Opened 9 months ago

Closed 8 weeks ago

#9299 closed enhancement (implemented)

Dump stack traces on assertion, crash, or general trouble

Reported by: nickm Owned by:
Priority: normal Milestone: Tor: 0.2.5.x-final
Component: Tor Version:
Keywords: tor-relay debugging Cc:
Actual Points: Parent ID: #11046
Points:

Description (last modified by nickm)

It's so easy to dump stack traces these days!

I have a "backtrace" branch right now that an dump stack traces on assertion failures. It works on glibc/ELF, and on OSX. We should expand it to work on Windows too, and BSD if we can.

Other fixes to make before it's ready:

  • It should be able to log a stack trace too.
    • It should log the stack trace on an assertion.
  • There should be an option to tell it not to log to the stack_dumps file, perhaps.
  • Perhaps the logfile should be pid-controlled?
  • It should support Windows.
  • It should handle deadly signals (SEGV, etc) as well.
  • It should indicate to the user somehow (if it can) that stuff might be saved to the stack_dumps file.
  • It should have tests.

Child Tickets

Change History (18)

comment:1 Changed 9 months ago by nickm

  • Description modified (diff)

comment:2 Changed 9 months ago by nickm

Updated my branch. Fun stuff! I cut the gordian knot of "where to store traces on crash" by saying "just put them in the log fd and on stderr."

For FreeBSD (and others?) we should look at linking libexecinfo, which is supposed to provide the same information as the backtrace() functions in <execinfo.h> on Linux/OSX.

For windows, we will need to look into StackWalk64 for stack dumping. I believe that the function to catch segfaults and whatnot is SetUnhandledExceptionFilter, but I'm less sure about that.

comment:3 Changed 9 months ago by nickm

  • Description modified (diff)

All that's left to do now is Windows support.

comment:4 Changed 9 months ago by nickm

  • Status changed from new to needs_review

Actually, I'm going to suggest we review and merge now, and leave Windows support for a bit later, since that's a whole new project, and apparently a big one, since the windows API is not trivial.

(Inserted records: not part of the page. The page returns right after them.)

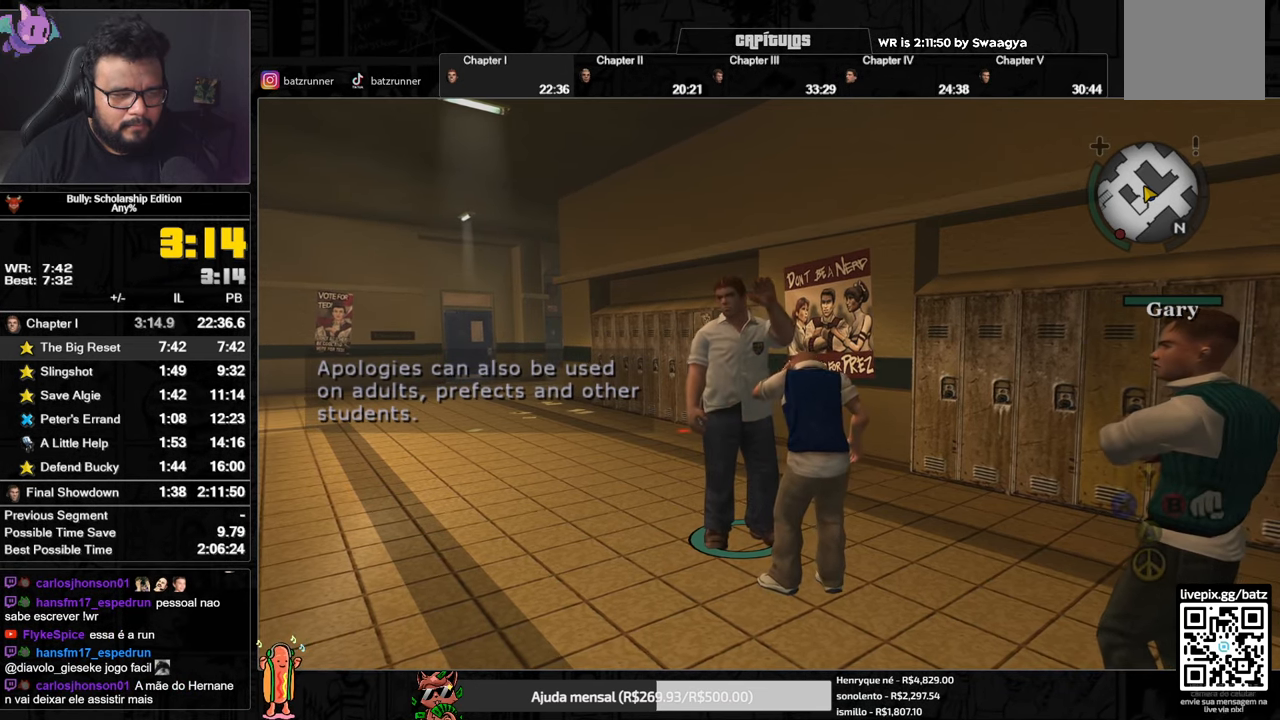
{"buttons": [], "left_stick": "center", "right_stick": "center", "button_events": [[184, "A", "up"], [234, "L2", "up"], [367, "A", "down"], [467, "A", "up"]]}
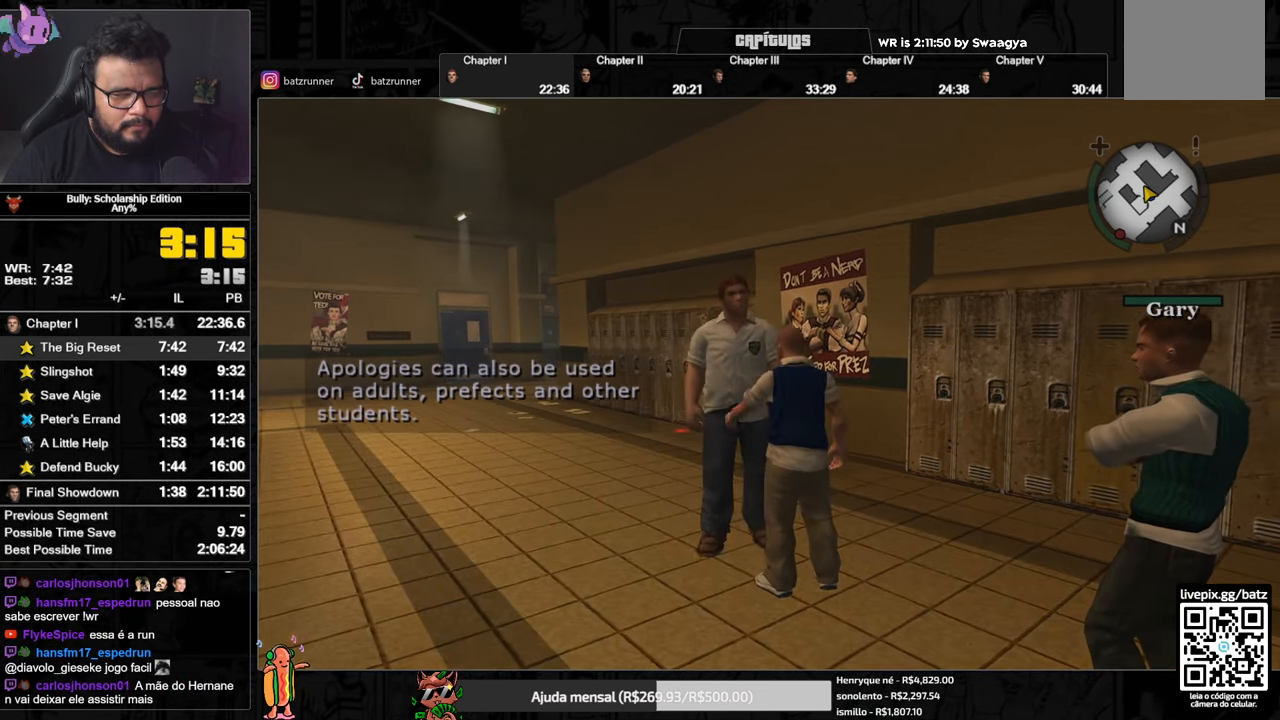
{"buttons": ["A", "L2"], "left_stick": "center", "right_stick": "center", "button_events": [[16, "L2", "down"], [216, "A", "down"]]}
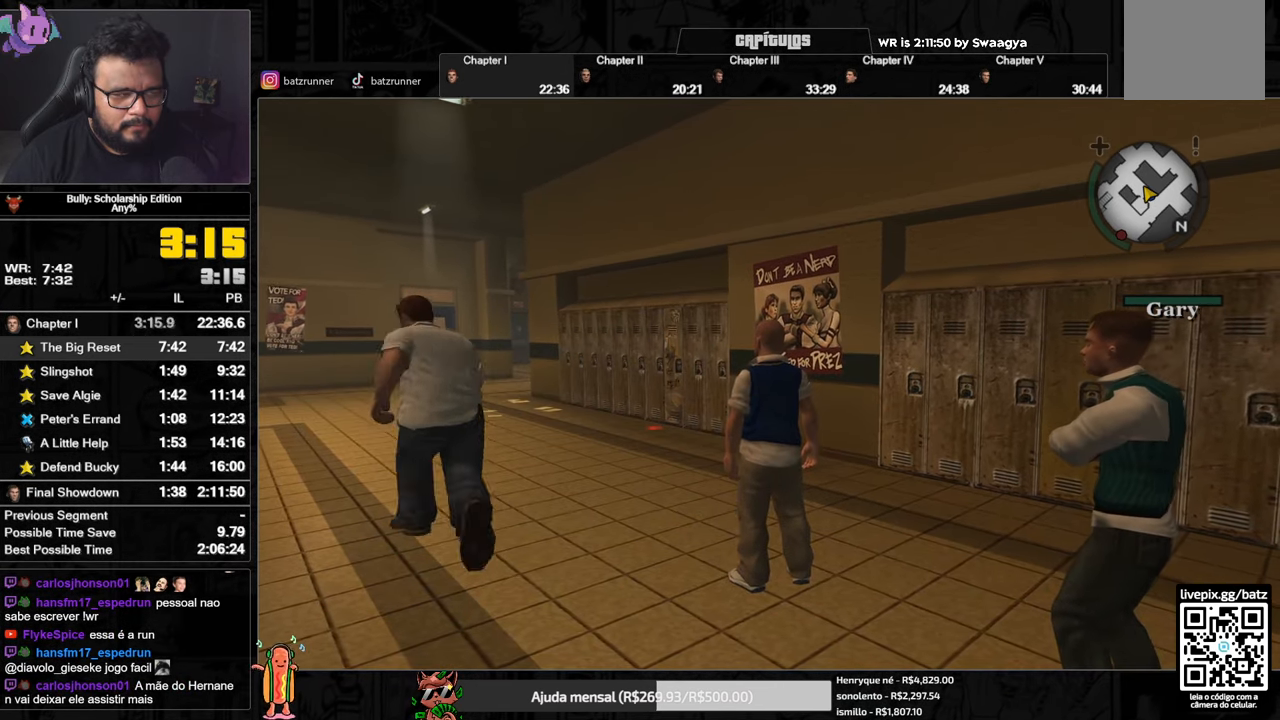
{"buttons": [], "left_stick": "center", "right_stick": "center", "button_events": [[67, "A", "up"], [150, "L2", "up"]]}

comment:5 follow-up: Changed 6 months ago by lunar

Ok, here's a review. I hope I'm not wasting anyone's time.

Interesting how the new format_dec_number_sigsafe() and format_hex_number_sigsafe() are slightly different given they do almost the same thing.

+++ b/configure.ac
         crt_externs.h \
+       execinfo.h \
         grp.h \

Small whitespace issue.

+    tor_assert(0 * 0 == 1);

Leaving that in the history is probably bad for future bisection, no?

tor_log_err_sigsafe_helper() might be better named tor_log_err_sigsafe_write()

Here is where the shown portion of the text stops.